For the next 120 years through to the 1950s, the approach in Canada was to use the Indian reserve to keep diseases out of the settler population. When smallpox was rampant, governments were known to forcefully keep First Nations infected with smallpox on the reserve and unable to access health care. But it protected the settler. When tuberculosis was rampant, the sentiment was that the less civilized were less worthy and more likely to get TB anyhow, so what’s a settler government to do but let it burn through the Indigenous population?

And one might think that is just a horrible thing to say.

Except Manitoba Premier Brian Pallister just said that again. When he heard that the federal government allocated COVID-19 vaccines for First Nations in his province, his words were “this hurts Manitobans, to put it mildly … this is unfair.” How dare anybody put First Nations first, as they aren’t real Manitobans? How dare anybody put First Nations at the head of the line, even as First Nations in Manitoba passed a 20 per cent COVID-19 positivity rate in testing?

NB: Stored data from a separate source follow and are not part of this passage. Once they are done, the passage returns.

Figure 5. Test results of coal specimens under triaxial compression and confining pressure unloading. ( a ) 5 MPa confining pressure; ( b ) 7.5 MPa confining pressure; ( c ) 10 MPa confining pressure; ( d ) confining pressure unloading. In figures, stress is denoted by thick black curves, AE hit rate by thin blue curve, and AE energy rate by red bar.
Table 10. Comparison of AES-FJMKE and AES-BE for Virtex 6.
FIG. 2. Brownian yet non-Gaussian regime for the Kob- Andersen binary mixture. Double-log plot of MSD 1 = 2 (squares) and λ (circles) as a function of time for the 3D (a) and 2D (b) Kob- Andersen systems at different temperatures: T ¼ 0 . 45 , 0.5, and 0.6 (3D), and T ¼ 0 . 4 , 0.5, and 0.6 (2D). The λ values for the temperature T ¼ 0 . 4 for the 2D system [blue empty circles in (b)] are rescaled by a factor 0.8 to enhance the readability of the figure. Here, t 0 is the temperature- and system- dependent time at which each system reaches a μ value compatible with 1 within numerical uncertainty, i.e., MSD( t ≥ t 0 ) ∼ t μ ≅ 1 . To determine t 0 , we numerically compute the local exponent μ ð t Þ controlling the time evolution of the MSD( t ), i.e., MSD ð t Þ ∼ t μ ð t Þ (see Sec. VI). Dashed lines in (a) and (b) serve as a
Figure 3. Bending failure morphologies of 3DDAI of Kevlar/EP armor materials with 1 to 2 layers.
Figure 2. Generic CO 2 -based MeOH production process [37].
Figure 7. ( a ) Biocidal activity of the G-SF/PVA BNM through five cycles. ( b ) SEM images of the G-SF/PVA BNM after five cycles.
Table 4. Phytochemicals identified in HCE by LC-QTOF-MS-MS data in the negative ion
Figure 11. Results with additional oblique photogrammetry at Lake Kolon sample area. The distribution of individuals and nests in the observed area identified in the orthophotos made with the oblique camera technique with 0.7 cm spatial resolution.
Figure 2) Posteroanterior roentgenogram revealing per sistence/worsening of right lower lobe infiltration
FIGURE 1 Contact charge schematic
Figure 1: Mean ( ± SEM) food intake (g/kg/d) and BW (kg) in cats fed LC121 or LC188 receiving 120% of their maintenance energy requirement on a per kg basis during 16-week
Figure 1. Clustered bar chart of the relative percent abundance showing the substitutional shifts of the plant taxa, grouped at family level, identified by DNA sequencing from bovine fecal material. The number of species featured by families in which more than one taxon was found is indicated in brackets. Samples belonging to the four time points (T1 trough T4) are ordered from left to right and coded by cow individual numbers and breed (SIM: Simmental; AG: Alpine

Indigenous peoples face a much higher risk of most diseases, and much higher risks for COVID-19. One of the largest factors contributing to this inequity today, is the historic racism which denied health care outright or denied health-care funded equitably to non-Indigenous Canadians.

There are four takeaways at this moment in Canada’s supposed era of reconciliation. Racism is alive and kicking and it continues to blatantly get in the way of doing health care well. Two, First Nations in Manitoba were angry, but seemed to react as if this type of hatred isn’t new to them. Three, there was very little negative response from Canadian leaders to Pallister. Four, now we understand why Indigenous health never gets the funding it needs—there are people in this country who truly don’t support it.

The silence from public health experts, politicians, and Canadian leaders has been deafening. Systemic racism is buttressed by the repetitive incidents of racism against Indigenous peoples, plus the lack of response by others with influence. This was the time to speak up when Pallister made a comment that put First Nations at risk yet again. This was the time to speak up. Because silence is support.

Pallister needs to make a public apology.

But this goes beyond one man. Manitoba’s chief public health officer needs to rebuild trust and relationships with First Nations. We need to ensure that a political leader in this country never feels the freedom to speak such racist words against Indigenous peoples again.

The Public Health Agency and Indigenous Services Canada together need to take a stand against this racist comment, or will not be able to build trust and refute the fake news that Canada is testing vaccines on Indigenous peoples. That trust from Indigenous peoples is fragile, and you have to earn it. This is how you earn it—by challenging racism against Indigenous peoples.

We are a country of haves and have-nots. The newest measure is the degree to which settler governments provide for and protect Indigenous citizens, and Manitoba and Quebec are competing for the have-not prize.

Indigenous peoples are resolute against this racism. It would be nice if Canada was, too.